El 10 de abril de 2000 Jorge Pedraza, Juan Murguia, Marcelo Brandán, Miguel Acevedo, Víctor Esquivel y Miguel Angel Ruiz Dávalos fueron condenados a reclusión perpetua. Ariel Acuña, Héctor Galarza, Leonardo Salazar, Oscar Olivera, Mario Troncoso, Héctor Cóccaro, Jaime Pérez y Carlos Gorosito Ibáñez recibieron 15 años de prisión. Mientras que para Daniel Ocanto y Lucio Bricka la sentencia fue de 12 años. Guillermo López Blanco computó los seis meses de pena con el tiempo que pasó en prisión preventiva y Alejandro Ramírez fue absuelto.
Las huellas del motín. De algunos de los protagonistas se fue perdiendo el rastro. Sobre los Apóstoles se sabe que Chiquito Acevedo murió en junio de 2007 en la cárcel de La Plata. El Gallego López Blanco falleció de un infarto poco después del fallo y Leo Salazar murió de Sida.
Brandan Juárez reapareció en los medios el 29 de enero este año cuando protagonizó un nuevo hecho delictivo. A pesar de haber sido condenado a reclusión perpetua fue liberado. Volvieron a apresarlo cuando huía de unos policías que lo perseguían por haber tomado rehenes.
Las cosas cambiaron en la cárcel. "Vigilancia y tratamiento", dice el cartel sobre el acceso central a los pabellones. Y, según su actual director, el inspector César Anselmo, ambos mandamientos se cumplen a rajatabla y "los índices de violencia han disminuido".
Anselmo asegura que "no es imposible que un preso pueda ingresar un arma a un penal", pero descarta que ocurra un motín como el de 1996. "Tenemos todos los elementos de seguridad adecuados para trabajar en los niveles que estamos trabajando", dice.
Otra es la realidad de los guardiacárceles. Todos ellos recuerdan en detalle lo ocurrido en el sangriento motín, pero lo que más les duele es sentirse abandonados. Uno de ellos intentó suicidarse. El resto procura recuperarse con el apoyo de sus familias. Sin embargo denuncian que no recibieron la atención prometida. El único que fue eximido de trabajar con reclusos, aunque sí permanece como guardiacárcel, es Kröhling.
"No es imposible que un preso pueda ingresar un arma a un penal"
Distinto fue el caso de Avendaño que también sigue en actividad. "Yo tuve el respaldo de la junta médica durante cinco años. En el primer tiempo era como si el blanco fuéramos nosotros. Yo hice valer mis derechos", cuenta. "Tuve la posibilidad de irme pero no me convenía a nivel económico".

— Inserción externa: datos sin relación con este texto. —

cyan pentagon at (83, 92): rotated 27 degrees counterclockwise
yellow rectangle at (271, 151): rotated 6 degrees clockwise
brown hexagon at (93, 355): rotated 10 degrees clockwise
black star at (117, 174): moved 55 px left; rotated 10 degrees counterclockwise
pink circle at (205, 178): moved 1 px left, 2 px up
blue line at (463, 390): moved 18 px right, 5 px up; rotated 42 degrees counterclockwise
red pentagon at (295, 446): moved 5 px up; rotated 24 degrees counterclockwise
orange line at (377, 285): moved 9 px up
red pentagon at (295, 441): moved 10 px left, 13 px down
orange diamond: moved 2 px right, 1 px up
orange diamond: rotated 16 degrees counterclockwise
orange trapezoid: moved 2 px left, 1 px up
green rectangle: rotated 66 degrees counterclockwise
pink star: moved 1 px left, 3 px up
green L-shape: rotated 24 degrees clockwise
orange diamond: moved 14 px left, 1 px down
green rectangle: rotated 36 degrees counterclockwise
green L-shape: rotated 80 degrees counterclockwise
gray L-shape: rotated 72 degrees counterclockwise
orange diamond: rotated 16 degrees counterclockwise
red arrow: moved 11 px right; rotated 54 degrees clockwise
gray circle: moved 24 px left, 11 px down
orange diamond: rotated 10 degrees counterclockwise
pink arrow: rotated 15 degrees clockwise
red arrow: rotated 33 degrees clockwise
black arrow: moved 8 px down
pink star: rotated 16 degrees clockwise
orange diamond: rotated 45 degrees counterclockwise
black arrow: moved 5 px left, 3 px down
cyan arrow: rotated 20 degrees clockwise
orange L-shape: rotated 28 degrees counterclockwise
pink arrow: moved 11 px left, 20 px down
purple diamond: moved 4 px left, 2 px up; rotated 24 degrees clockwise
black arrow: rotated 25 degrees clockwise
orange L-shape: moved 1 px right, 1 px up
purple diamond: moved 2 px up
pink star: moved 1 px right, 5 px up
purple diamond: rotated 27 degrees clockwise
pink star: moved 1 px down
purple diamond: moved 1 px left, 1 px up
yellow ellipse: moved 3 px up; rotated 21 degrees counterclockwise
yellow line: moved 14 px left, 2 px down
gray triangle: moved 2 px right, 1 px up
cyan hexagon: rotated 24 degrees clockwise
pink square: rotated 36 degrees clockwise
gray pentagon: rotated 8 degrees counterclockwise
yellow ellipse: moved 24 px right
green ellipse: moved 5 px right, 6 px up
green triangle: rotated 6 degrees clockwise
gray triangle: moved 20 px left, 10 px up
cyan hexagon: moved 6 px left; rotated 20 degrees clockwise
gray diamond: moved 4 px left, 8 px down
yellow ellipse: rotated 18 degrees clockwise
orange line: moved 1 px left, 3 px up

Según relata el resto de los guardiacárceles, la única asistencia psicológica que recibieron fue una conversación colectiva de unos pocos minutos con un psiquiatra. "Se asomó a la sala en la que lo esperábamos y nos preguntó: «¿Caminan por las paredes?». Lo miramos perplejos. Respondimos que no. «Entonces están bien», nos dijo. Y se fue", dice Iturralde. También cuenta que, en reconocimiento al valor durante esos ocho días, los rehenes recibieron un prendedor con la inscripción Honor al mérito. "Lo tiré a la mierda", dice.
Tanto él como Nesprías se sienten "abandonados". Hoy siguen trabajando en el penal, porque necesitan mantener a sus familias. Además continúan en contacto con los presos.
"Te cuesta más que antes tener que tratar todos los días con internos. No es que uno quiera un regalo o un premio. Lo menos que tendrían que haber hecho era jubilarnos con la última jerarquía", lamenta Iturralde. "Sentimos que hicieron abandono de persona".